Based upon their findings, however, they state that the role of dapagliflozin appears to be primarily disease modifying—aimed at reducing clinical events—rather than enhancing perceived health status, adding: “Clinicians should not necessarily expect improvements in symptoms or quality of life attributable to dapagliflozin beyond those achieved by valve replacement alone.”

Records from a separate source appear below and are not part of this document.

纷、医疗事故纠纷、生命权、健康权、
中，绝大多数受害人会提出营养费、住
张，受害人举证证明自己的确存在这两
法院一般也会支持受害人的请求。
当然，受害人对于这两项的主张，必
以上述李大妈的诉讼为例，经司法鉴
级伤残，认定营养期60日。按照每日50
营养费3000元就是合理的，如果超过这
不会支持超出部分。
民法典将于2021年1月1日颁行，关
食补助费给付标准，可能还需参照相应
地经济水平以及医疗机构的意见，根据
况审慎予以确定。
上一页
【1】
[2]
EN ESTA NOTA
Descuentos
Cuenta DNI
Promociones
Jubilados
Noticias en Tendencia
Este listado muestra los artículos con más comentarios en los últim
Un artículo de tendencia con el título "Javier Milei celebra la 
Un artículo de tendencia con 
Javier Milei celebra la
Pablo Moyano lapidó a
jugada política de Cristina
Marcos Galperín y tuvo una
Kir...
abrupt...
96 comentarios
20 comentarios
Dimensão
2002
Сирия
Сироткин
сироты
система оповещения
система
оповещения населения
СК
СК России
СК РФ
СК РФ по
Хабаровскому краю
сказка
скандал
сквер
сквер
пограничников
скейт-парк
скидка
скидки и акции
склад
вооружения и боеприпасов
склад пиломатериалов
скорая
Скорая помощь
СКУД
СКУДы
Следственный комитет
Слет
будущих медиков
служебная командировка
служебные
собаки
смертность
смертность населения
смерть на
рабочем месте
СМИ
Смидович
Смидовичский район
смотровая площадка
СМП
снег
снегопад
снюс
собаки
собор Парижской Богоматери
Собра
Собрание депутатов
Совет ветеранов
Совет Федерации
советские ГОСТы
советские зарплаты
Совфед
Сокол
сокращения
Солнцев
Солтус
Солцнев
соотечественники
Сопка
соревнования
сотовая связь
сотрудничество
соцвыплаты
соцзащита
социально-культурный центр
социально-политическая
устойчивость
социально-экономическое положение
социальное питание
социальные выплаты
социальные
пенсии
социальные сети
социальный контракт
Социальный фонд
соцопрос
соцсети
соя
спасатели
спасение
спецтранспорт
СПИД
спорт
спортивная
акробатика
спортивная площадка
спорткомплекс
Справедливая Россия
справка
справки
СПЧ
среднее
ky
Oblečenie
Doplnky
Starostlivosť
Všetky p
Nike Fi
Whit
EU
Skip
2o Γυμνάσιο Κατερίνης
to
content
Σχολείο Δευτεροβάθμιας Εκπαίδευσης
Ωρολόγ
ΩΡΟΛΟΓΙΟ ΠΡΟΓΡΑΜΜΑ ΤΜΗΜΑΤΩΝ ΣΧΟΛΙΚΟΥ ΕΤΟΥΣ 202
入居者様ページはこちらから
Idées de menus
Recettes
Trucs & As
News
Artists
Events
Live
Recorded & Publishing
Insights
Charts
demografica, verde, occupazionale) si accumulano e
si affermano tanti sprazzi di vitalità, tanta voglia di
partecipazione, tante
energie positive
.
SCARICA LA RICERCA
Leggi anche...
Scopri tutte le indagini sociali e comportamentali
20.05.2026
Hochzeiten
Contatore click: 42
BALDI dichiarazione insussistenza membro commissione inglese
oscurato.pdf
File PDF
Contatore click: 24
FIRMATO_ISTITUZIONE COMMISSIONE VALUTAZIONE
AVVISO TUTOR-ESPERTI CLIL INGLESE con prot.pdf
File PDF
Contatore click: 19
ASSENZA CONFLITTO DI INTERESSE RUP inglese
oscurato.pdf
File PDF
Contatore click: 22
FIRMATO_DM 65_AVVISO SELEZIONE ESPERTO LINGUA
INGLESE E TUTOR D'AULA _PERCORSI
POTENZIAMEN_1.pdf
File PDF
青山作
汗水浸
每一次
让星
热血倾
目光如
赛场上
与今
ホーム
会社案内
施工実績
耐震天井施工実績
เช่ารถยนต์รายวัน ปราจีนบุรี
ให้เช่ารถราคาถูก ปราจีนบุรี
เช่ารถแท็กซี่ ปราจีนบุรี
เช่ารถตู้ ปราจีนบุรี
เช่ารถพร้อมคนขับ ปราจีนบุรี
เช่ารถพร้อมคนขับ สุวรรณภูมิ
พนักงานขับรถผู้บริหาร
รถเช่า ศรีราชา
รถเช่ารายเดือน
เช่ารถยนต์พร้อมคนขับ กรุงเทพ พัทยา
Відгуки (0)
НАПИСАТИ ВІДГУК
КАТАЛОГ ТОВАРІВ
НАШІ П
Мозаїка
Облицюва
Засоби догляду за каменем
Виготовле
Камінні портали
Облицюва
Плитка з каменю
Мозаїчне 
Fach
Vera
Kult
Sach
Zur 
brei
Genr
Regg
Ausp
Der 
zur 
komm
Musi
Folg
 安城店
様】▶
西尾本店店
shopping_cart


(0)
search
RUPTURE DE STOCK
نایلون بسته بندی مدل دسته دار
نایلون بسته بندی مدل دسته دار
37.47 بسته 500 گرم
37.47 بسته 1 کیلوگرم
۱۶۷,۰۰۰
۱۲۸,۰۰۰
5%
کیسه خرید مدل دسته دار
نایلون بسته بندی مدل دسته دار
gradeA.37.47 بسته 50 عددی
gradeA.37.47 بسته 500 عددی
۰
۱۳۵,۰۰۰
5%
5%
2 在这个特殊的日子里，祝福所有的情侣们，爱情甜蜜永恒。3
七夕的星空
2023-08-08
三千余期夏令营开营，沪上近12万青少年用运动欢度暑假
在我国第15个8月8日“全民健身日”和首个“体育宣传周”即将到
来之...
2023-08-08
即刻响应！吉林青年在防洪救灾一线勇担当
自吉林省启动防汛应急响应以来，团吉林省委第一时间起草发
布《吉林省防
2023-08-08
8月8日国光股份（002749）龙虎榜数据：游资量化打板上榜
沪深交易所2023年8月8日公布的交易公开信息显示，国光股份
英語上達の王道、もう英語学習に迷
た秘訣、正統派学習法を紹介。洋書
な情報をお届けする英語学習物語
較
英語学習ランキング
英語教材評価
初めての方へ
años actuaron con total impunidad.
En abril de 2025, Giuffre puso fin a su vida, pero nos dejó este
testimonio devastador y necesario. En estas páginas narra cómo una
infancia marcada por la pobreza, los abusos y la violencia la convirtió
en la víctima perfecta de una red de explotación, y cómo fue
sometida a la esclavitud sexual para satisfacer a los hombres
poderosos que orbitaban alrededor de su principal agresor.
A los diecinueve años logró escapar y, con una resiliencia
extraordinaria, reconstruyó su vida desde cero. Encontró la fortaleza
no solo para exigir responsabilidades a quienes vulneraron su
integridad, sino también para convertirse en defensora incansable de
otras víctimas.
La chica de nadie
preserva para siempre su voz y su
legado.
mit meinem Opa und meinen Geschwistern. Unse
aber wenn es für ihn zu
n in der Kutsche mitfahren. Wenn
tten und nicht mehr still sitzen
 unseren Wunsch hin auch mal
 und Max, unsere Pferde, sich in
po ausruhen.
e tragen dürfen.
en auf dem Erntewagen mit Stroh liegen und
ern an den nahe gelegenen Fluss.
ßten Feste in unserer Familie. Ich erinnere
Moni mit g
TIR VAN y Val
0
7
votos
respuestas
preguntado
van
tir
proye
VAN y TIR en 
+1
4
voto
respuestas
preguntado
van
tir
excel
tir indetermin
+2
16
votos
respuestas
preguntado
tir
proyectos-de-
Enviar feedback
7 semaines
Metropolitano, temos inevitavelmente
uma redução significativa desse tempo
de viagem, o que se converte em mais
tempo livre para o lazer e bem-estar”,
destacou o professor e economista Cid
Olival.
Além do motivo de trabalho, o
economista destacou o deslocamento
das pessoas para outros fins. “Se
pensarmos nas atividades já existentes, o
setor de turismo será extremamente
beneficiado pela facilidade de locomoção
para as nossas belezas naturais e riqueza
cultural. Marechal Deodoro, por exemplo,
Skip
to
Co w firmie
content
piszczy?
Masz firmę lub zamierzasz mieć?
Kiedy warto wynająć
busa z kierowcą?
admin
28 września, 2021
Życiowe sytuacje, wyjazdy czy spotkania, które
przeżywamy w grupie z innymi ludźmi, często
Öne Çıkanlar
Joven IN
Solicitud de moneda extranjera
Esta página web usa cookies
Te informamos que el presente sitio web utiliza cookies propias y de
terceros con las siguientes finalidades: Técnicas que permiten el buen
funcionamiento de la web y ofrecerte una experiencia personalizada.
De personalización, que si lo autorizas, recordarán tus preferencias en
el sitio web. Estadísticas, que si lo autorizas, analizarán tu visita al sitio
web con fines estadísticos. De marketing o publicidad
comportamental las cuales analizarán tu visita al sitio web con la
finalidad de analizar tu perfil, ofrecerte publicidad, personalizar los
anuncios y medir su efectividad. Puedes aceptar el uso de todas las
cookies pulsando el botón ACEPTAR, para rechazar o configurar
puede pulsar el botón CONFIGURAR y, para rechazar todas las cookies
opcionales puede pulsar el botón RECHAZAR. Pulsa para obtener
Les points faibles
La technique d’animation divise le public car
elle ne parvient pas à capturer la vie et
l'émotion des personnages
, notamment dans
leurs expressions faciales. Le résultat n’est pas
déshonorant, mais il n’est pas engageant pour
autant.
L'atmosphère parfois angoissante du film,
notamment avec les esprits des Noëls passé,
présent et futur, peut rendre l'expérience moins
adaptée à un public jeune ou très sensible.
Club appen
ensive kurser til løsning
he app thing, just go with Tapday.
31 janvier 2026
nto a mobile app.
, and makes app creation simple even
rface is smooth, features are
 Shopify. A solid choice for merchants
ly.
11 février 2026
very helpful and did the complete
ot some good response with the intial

Several potential mechanisms may explain why dapagliflozin did not improve health status in this specific clinical context, despite its benefits in patients with heart failure, they add, noting that in patients with chronic heart failure, dapagliflozin has been shown to improve symptoms and quality of life through mechanisms such as natriuresis, reduction in ventricular filling pressures, improved left ventricular compliance, anti-inflammatory effects, and weight loss—effects that are particularly relevant in patients with persistent congestion and systemic neurohormonal activation.
In patients with severe symptomatic aortic stenosis undergoing TAVI, however, the primary determinant of symptoms and impaired health status is the fixed mechanical obstruction caused by the stenotic aortic valve. “Once this obstruction is relieved by valve replacement, there is an immediate and profound haemodynamic improvement that drives substantial symptomatic and functional recovery,” the investigators note.
Future trials should consider patients with persistent congestion, elevated biomarkers, or low KCCQ scores after TAVI, to better identify those patients who may benefit symptomatically from SGLT2 inhibition, Bonanad-Lozano et al suggest.